We are looking for teams who think strategically:
- Problem Framers: Reframe how the problem is understood, not just solved.
- Insight Generators: Convert data into meaningful, actionable intelligence.
- Innovative Thinkers: Challenge conventional approaches to legal research and knowledge management.
- Sell the Solution: Don't just explain what you built—present it as a valuable solution for the client, highlighting business impact and proposing clear next steps.
- Choose Your Language Model (LLM) Wisely: Consider Gemini (fast but with context limits) vs LLaMA (slower, but handles more context). Each have trade-offs.

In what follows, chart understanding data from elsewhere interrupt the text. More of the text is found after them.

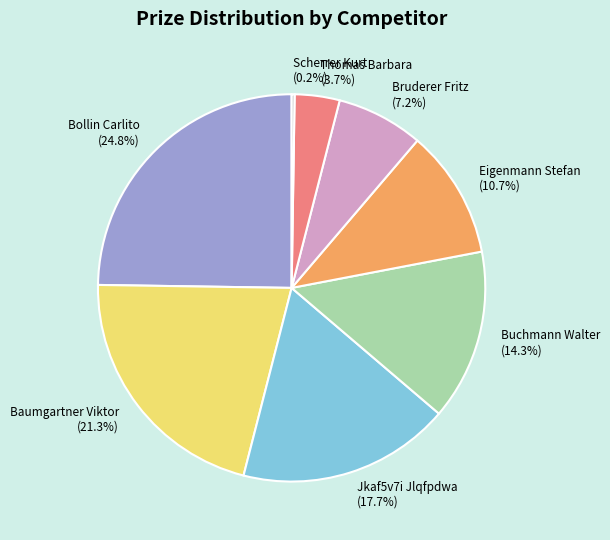

To the nearest percent, what is the average slice percentage?

12%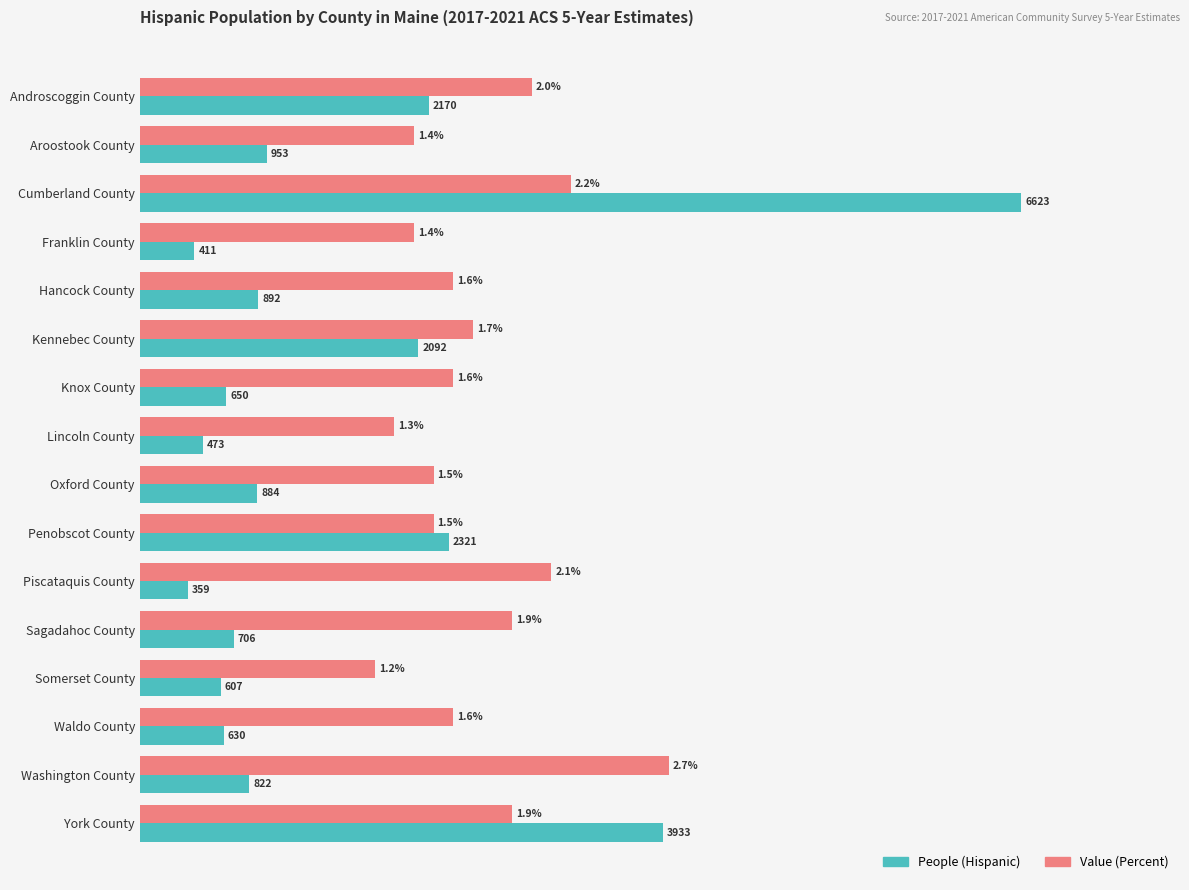

Rank the series by their maximum value, from lowest to highest.

Value (Percent), People (Hispanic)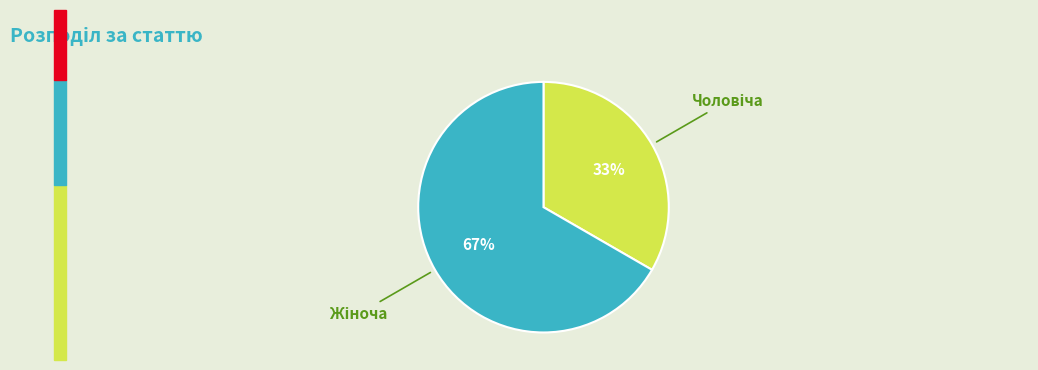

Is there any slice that represents more than half of the pie?

Yes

Choose based on your solution's priorities and feel free to explore other options.
- Explore the Data: Understand the structure of Portuguese laws (e.g., article numbers, cross-law citations).
- Design the Pipeline: How do you go from raw legal text (PDFs, HTML, etc.) to structured, explorable knowledge?
- Be Open: Focus on citations, text similarity, semantic relationships, keyword overlap, or anything else revealing meaningful links.
- Think Like a User: Consider insights that law students, researchers, or clients would want from your system.
- Make It Scalable: Your solution should easily handle dozens or hundreds of legal documents.
- Be Creative: Don’t shy away from unconventional approaches in AI, NLP, and data science.
- Tell the Story: Present your work in a compelling way, showing clear business impact.
It is mandatory to develop the solution in Google Colab using Python. Other than that, you are completely free to choose your own:
- Libraries and packages: Use any tool you need (e.g., Pandas, Scikit-learn, LangChain, etc.)
- Visualization tools: Python-based tools (Matplotlib, Seaborn), Power BI, Tableau, etc.
- AI assistants: Feel free to consult ChatGPT, GitHub Copilot, Gemini, or any other.
-
⏳ You have 4 hours total to complete your challenge
🔒 No extensions will be allowed -
🗣 After the working session, deliver a 5-minute presentation
🎯 Simulate a client-facing consulting pitch -
👥 Each group is allowed:
1technical support session (up to 5 minutes)1business-related support session (up to 5 minutes)
🧠 Assistants will guide your thinking, not provide direct solutions
- Assign Roles Early: e.g., a data person, a business analyst, and a presenter.
- Work in Parallel: Don’t wait on each other. Split tasks and collaborate strategically.
- Prepare for the Presentation: Start preparing early; don’t leave it to the last 10 minutes.
- Be Realistic: It’s better to deliver a focused, clear, and well-explained solution than a rushed or overly complex one.
💡 Pro Tip: You are not being judged only on technical accuracy, but also on how you think, structure, work as a team and communicate your approach.
This challenge is as much about strategic thinking and business insight as it is about technical implementation. You are encouraged to explore the legal data in your own way and shape a solution that reflects your team's unique vision. Remember that you're not just building a tool – you're creating a strategic solution that could transform how legal professionals navigate complex legal networks.